Subway Sonnet – Train Chemistry – Light That Cannot Be Broken Down For Parts

September 23, 2009

Molecules (poem by Karin Gustafson, drawing by Diana Barco)

I updated this post for the dVerse Poets Pub prompt for poems about trains and am also linking to Victoria C. Slotto’s blog liv2write2day relating to poems about light.     This poem is not a new one, but it was written on and prompted by the subway on a Monday, thinking about a beautifully sunny Sunday before.

This is a sonnet, a variation of the regular form 14 1/2 lines rather than the requisite 14.   I added the extra couple of words at the end to combat that “patness” that sometimes results from a sonnet’s final couplet.

Molecules

Yesterday in the dim fluorescence
of subway car, I thought of molecules.
They seemed, in that greyed light, the essence
of life.  I saw them stretched in pools,
sometimes seemingly limpid, other times
volcanic, fervidly swooping me
abubble, then mucking me into slimes
of laval woe, a test tube of to be
or not to be.  Today, I’m by the sea,
and water, vaster than pools, sparkles
under light so immense it cannot be
broken down for parts, yet its particles
raise up the non-molecular part
of me, what refuses to lose heart,
no matter–

(All rights reserved.  Karin Gustafson)

(The drawing above is by my dear friend Diana Barco, who illustrated my book of poetry called “Going on Somewhere,” available on Amazon.)

Check out 1 Mississippi at link above also.

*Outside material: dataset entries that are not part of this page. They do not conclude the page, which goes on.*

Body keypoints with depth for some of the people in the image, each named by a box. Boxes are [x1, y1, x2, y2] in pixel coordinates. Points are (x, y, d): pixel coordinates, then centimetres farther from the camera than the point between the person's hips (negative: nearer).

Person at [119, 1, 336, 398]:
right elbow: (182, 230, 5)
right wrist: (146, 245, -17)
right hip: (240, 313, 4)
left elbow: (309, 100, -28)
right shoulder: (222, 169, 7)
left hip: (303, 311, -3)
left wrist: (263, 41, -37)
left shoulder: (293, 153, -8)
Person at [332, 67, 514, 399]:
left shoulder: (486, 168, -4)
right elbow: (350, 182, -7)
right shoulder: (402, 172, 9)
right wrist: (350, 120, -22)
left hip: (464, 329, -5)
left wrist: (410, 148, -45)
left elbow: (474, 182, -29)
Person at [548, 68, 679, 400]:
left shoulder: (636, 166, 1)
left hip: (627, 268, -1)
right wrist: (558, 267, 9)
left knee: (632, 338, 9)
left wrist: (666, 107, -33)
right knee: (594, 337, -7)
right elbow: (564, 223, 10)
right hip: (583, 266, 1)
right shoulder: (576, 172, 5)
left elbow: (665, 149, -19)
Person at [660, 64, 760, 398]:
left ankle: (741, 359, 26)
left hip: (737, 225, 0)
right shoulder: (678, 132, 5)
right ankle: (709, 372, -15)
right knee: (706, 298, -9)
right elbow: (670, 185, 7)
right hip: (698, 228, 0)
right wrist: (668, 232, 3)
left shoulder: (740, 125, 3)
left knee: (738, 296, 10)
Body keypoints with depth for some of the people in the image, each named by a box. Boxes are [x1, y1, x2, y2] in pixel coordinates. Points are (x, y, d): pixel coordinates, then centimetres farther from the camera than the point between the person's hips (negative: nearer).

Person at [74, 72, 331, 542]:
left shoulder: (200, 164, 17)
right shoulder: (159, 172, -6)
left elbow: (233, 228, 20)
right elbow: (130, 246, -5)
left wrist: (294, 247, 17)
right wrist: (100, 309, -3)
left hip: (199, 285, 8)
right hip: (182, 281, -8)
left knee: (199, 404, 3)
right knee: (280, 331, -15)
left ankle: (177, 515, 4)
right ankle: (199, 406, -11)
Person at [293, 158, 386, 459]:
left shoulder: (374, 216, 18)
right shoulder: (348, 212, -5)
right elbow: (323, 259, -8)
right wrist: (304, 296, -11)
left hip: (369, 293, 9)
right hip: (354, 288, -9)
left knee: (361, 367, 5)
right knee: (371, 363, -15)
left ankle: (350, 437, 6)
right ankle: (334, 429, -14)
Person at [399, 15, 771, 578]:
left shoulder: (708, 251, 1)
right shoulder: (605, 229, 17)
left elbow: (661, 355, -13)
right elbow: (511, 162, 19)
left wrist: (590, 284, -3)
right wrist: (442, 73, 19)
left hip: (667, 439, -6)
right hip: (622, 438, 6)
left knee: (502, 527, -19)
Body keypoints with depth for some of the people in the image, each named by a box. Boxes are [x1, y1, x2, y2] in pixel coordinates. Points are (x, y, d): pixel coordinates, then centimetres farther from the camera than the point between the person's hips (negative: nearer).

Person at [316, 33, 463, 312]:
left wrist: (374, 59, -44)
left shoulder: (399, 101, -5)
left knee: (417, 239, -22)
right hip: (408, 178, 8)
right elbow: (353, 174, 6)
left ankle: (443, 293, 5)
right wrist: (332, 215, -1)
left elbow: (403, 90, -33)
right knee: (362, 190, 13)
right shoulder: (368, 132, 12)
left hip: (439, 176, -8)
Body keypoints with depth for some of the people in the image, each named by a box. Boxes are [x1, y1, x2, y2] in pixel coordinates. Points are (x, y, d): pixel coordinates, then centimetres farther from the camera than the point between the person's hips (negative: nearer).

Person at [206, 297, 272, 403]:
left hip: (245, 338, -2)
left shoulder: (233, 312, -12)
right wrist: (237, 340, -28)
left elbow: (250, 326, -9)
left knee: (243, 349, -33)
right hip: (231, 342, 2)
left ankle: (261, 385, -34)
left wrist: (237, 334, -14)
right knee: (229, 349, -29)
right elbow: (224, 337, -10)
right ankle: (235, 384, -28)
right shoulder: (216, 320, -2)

More on Unwinding – Sonnet

September 22, 2009

Yesterday, I posted about stressful Mondays, and the unwinding of that stress (or at least of some of it) by a view of sky and river.   That post was somewhat comic (I hope), but I realized I also had written a sonnet, Shakespearean,  of a slightly more serious nature on the same subject.  The poem doesn’t actually deal with Mondays, but it does describe some of the unwinding offered by the flow of sky and water.

Post-Eden

Before the sky, a lovely pale, a boy,
tall on glistening grass, tosses a ball,
and I wonder why it is that joy
is not simply inhaled.  Is it the Fall
that keeps us from feeling how it lines
the air we breathe?  Is it that first loss
that keeps us toiling within the confines
of our skins, unheeding unhidden cost?
A soft haze, like a blessing, nestles on
the sea, mutes the horizon, brings the far near.
So much within reach.  The brain wrestles on
its hardscrabble way, yet slowly fear
unwinds, diminished by sky, sea, view.
An inner hand makes the catch, more too.

(All rights reserved.  Karin Gustafson)

(I am linking this sonnet to Gooseberry Garden’s poetry picnic.  They have a very active and supportive poetry community.)